Reescreva o trecho do texto sobre solidariedade social que vai de "Em um país onde" até "sentimento de justiça.", trocando "colapso iminente" por "colapso próximo".

## Texto de origem
______

Direito Previdenciário

Solidariedade social

Solidariedade social  

 

 

J. A. Almeida Paiva *

 

 

Em um país onde mais de 50 milhões de pessoas vivem abaixo da linha de pobreza, outro tanto não recebem aposentadoria e outros recebem quantias irrisórias, há classes que recebem 50, 60, 70, 80 ou mais vezes um salário mínimo por mês, além de 13º, 14º etc.

 

Quando se procura uma fórmula de equilibrar a situação para ajustar as contas de quem paga, evitando o colapso iminente a curto prazo, alegam-se direitos adquiridos, princípios constitucionais e outras tantas normas que garantem a intangibilidade desses direitos.

 

Num Estado de Direito, não há conflito de normas constitucionais; isto é princípio comezinho de direito.

 

Num Estado de Direito, acima da norma escrita deve-se levar em consideração o princípio da solidariedade social, da equidade humana, pilares do sentimento de justiça.

______

## Seção de dados
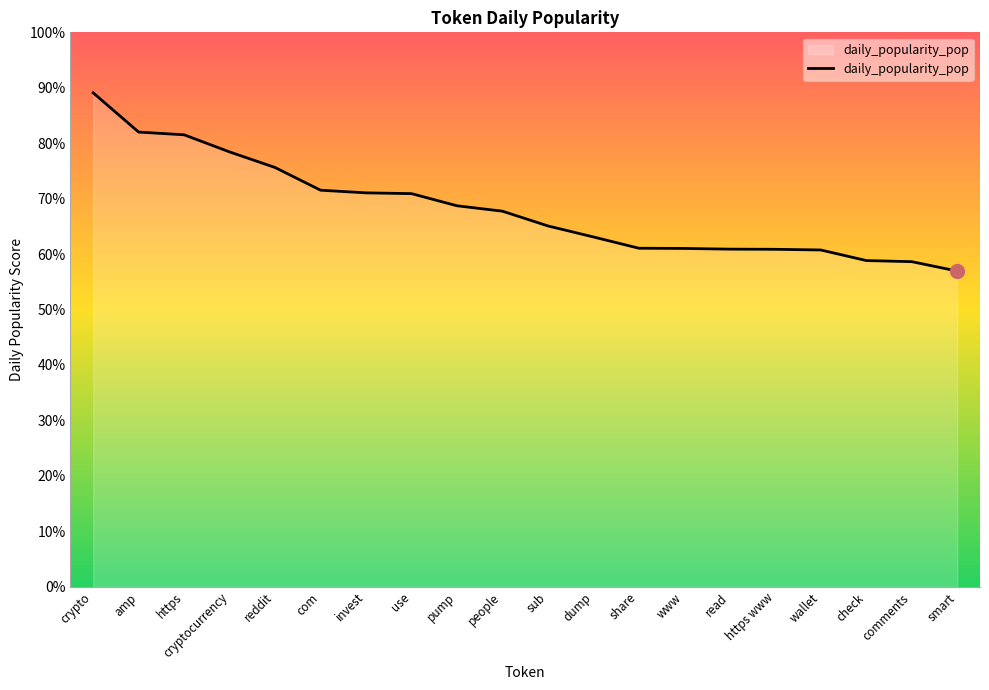

What is the label of the 20th point from the left?

smart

______

## Resposta redigida
Em um país onde mais de 50 milhões de pessoas vivem abaixo da linha de pobreza, outro tanto não recebem aposentadoria e outros recebem quantias irrisórias, há classes que recebem 50, 60, 70, 80 ou mais vezes um salário mínimo por mês, além de 13º, 14º etc.

 

Quando se procura uma fórmula de equilibrar a situação para ajustar as contas de quem paga, evitando o colapso próximo a curto prazo, alegam-se direitos adquiridos, princípios constitucionais e outras tantas normas que garantem a intangibilidade desses direitos.

 

Num Estado de Direito, não há conflito de normas constitucionais; isto é princípio comezinho de direito.

 

Num Estado de Direito, acima da norma escrita deve-se levar em consideração o princípio da solidariedade social, da equidade humana, pilares do sentimento de justiça.